Detrás de ella, uno de los guardias cogió un teléfono y el otro pulsó un botón rojo que había en la pared, lo que disparó una alarma que retumbó en todo el pasillo.

¿Qué estaba pasando? Constable no lo entendía. ¿Dónde estaba Weir?

Se volvió hacia la mujer y vio que tenía en la mano un pulverizador de gas pimienta, la única arma permitida en el Centro de Detención. Consideró la situación todo lo rápidamente que pudo y se puso a proferir gemidos de dolor mientras se sujetaba el vientre.

– ¡Alguien ha entrado aquí! Era otro preso. ¡Y ha intentado matarnos! -Escondiendo el lápiz, con las manos ensangrentadas se asió con fuerza la tripa-. ¡Estoy herido, me han apuñalado!

Una mirada hacia el exterior: no había aún ni rastro del Hombre Mágico.

La mujer frunció el ceño y recorrió con la mirada la celda, mientras Constable se desplomaba sobre el suelo y pensaba: «Cuando se acerque a mí, le clavaré el lápiz en la cara. Tal vez en el ojo. Podía apartar el pulverizador y rociarle con él los ojos o la boca. Quizá ponerle el lápiz en la espalda: los guardias pensarían que era un arma y le abrirían la puerta. Weir debía de estar cerca…, tal vez estaba ya en las puertas de seguridad».

Vamos, preciosa, acércate un poco más. Puede que llevara un chaleco antibalas, se dijo a sí mismo; apunta hacia esa cara bonita.

– ¿Y su abogado? -le preguntó ella inclinándose sobre Roth-. ¿También le han apuñalado?
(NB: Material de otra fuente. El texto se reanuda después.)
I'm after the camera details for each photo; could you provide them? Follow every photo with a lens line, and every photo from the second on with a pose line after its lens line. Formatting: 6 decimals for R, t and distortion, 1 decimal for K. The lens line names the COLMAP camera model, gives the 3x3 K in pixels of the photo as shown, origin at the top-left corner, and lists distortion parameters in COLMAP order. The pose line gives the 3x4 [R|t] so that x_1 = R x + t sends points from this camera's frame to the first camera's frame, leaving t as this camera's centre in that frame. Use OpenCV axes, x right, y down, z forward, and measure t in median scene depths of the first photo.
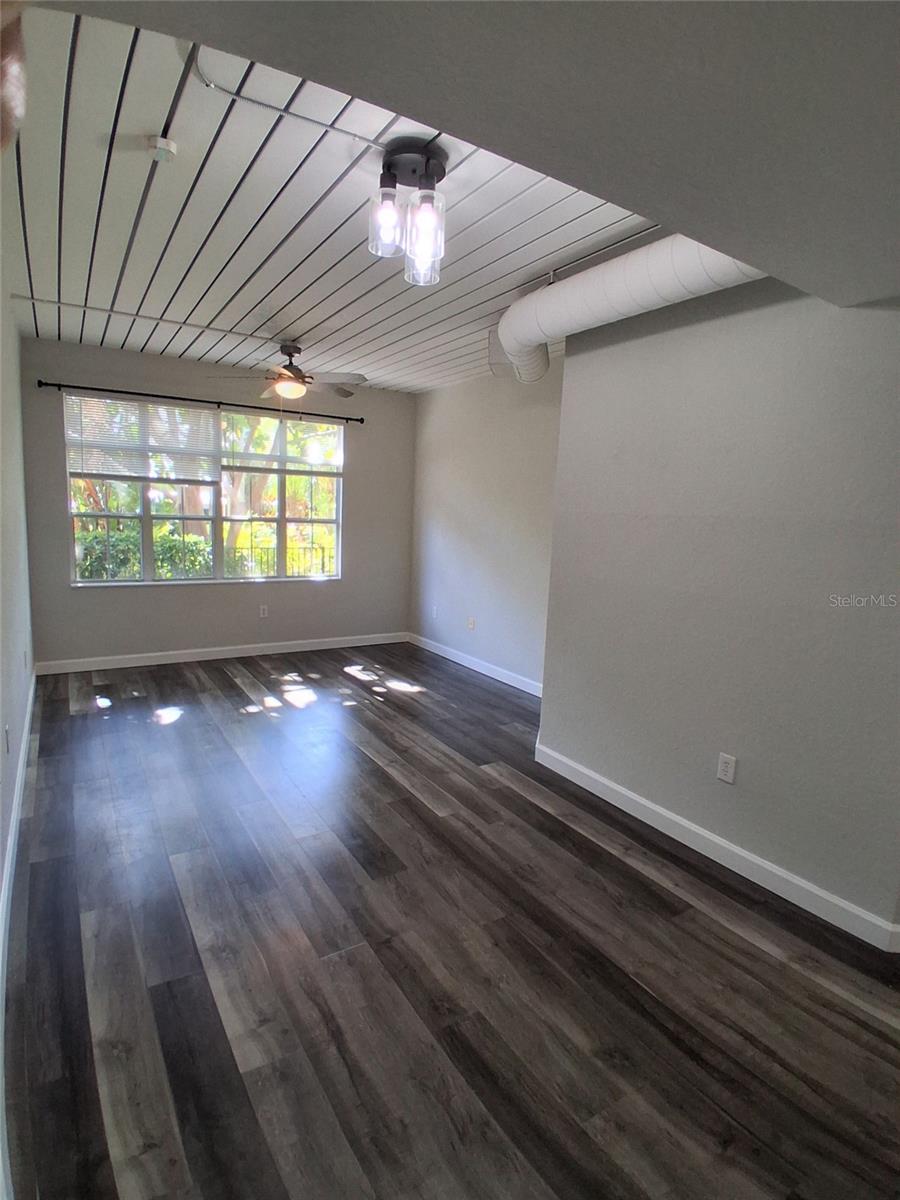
lens RADIAL K [[598.2, 0, 438.1], [0, 598.2, 587.4], [0, 0, 1]] dist [-0.010686, -0.034092]
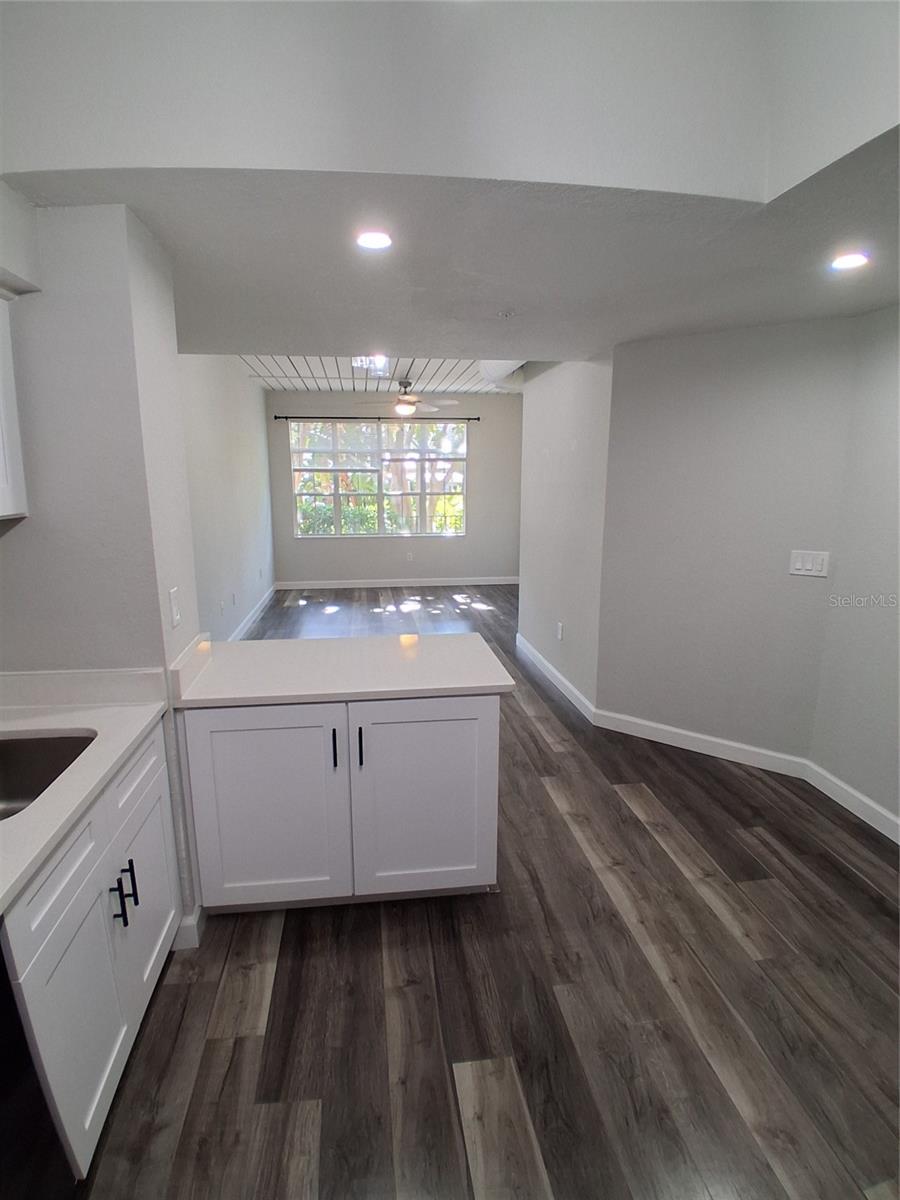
lens RADIAL K [[598.2, 0, 439.4], [0, 598.2, 591.4], [0, 0, 1]] dist [-0.010686, -0.034092]
pose [[0.907721, 0.036784, -0.417959, 0.509135], [-0.015795, 0.998439, 0.053568, 0.058259], [0.419277, -0.042023, 0.906885, -0.403006]]
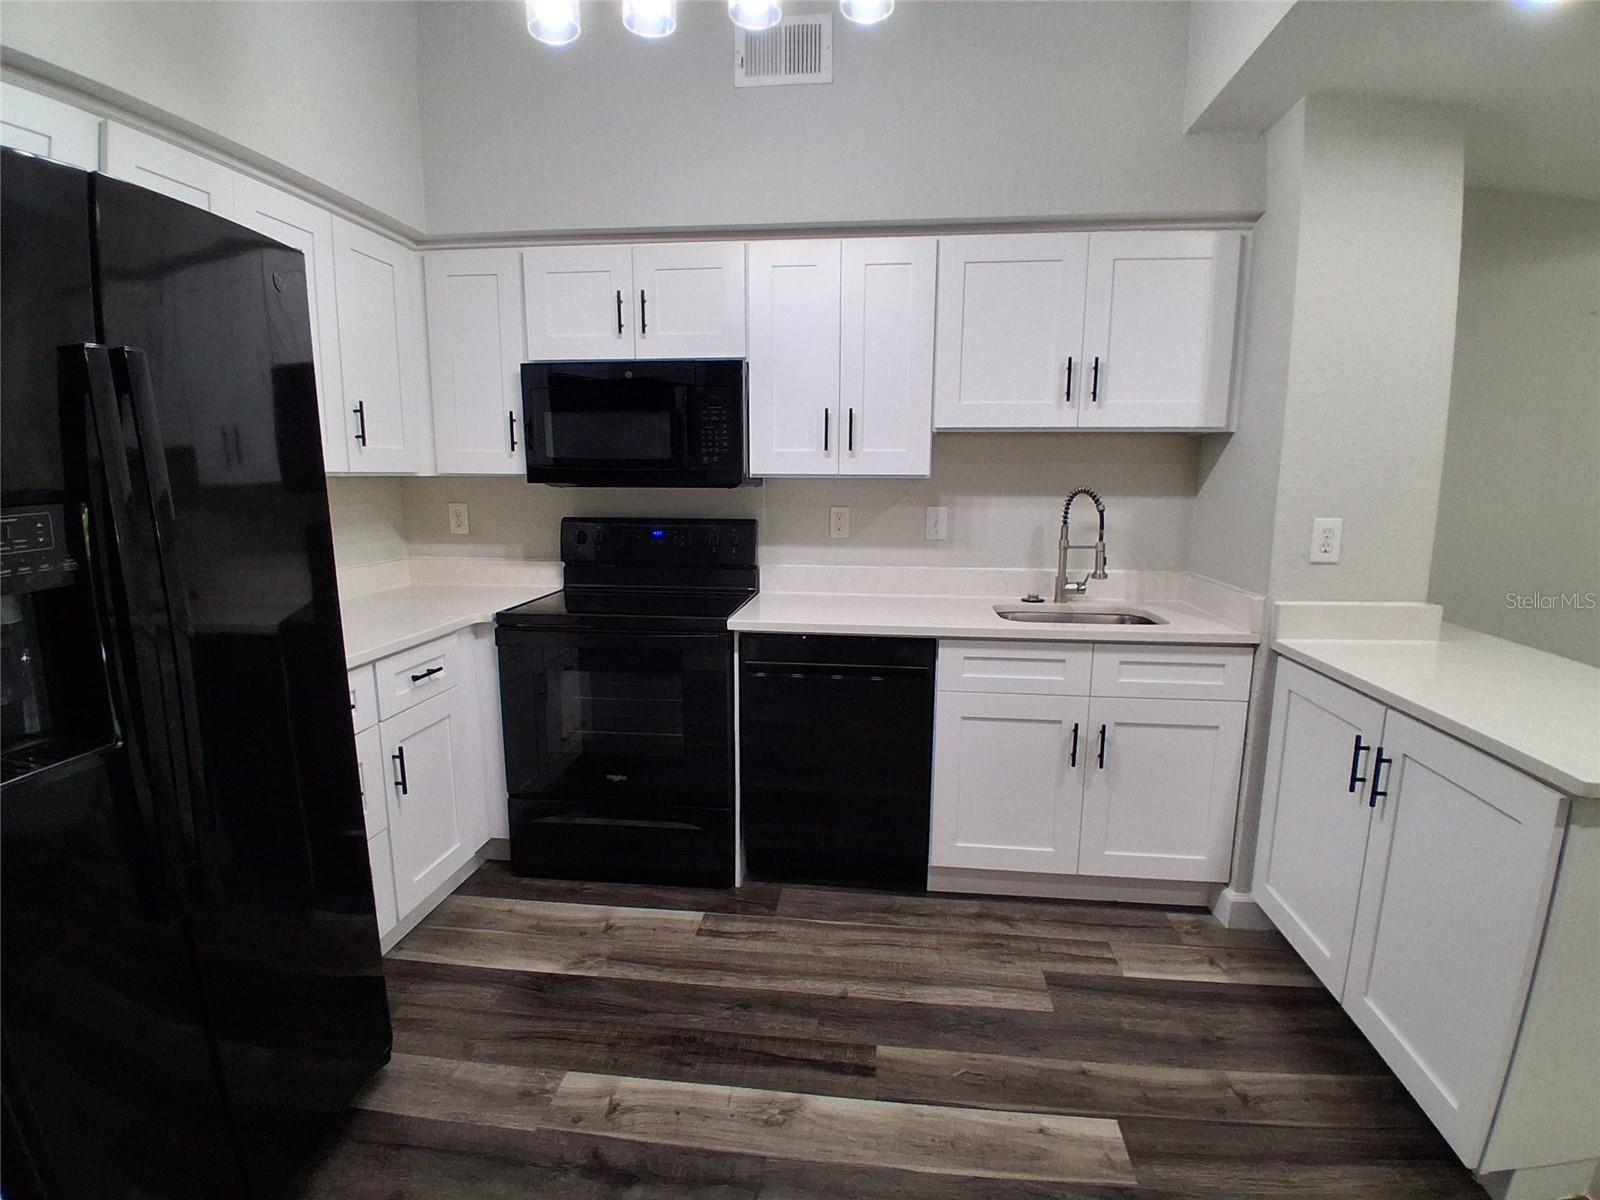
lens RADIAL K [[797.6, 0, 801.7], [0, 797.6, 616.1], [0, 0, 1]] dist [-0.010686, -0.034092]
pose [[-0.617920, 0.090529, -0.781012, 0.719902], [-0.133375, 0.966883, 0.217597, 0.076643], [0.774846, 0.238625, -0.585382, -0.064060]]
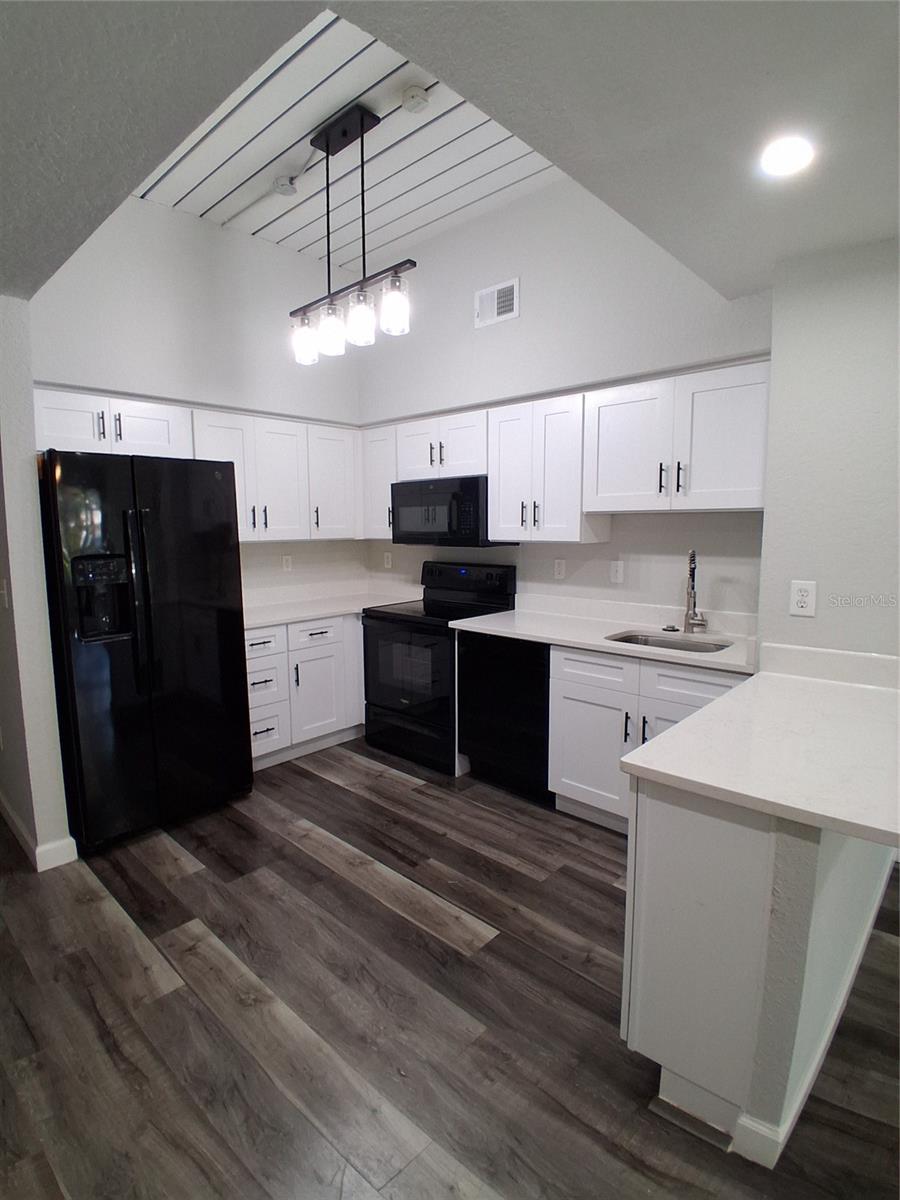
lens RADIAL K [[598.2, 0, 437.4], [0, 598.2, 590.2], [0, 0, 1]] dist [-0.010686, -0.034092]
pose [[-0.965755, -0.006051, -0.259386, 0.544824], [-0.066793, 0.971832, 0.226013, 0.006867], [0.250712, 0.235598, -0.938955, 0.234312]]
– Sí. Era un preso negro. Dijo que yo era un racista. Dijo que quería darme una lección. -Tenía la cabeza agachada, pero podía sentir que ella se estaba acercando-. Joe está malherido. ¡Tenemos que ayudarle!

Sólo unos pocos centímetros más…

O si es un hombre blanco con buena pinta, no le falta ningún diente y va vestido con ropa que no huele a demonios…, entonces… ¿no tendrían el dedo en el gatillo un poco menos dispuesto para disparar?

Constable gimió.

La sentía muy cerca.

– Déjeme ver la herida, a ver si es grave -dijo ella.

Agarró el lápiz con fuerza. Se preparó para saltar. Miró hacia arriba para ver la posición exacta de su blanco.

Pero lo que vio fue la boquilla del pulverizador a dos palmos de sus ojos.

Ella apretó con el índice y el chorro de vapor le dio en plena cara. Un centenar de agujas calientes que le perforaron la boca, la nariz y los ojos.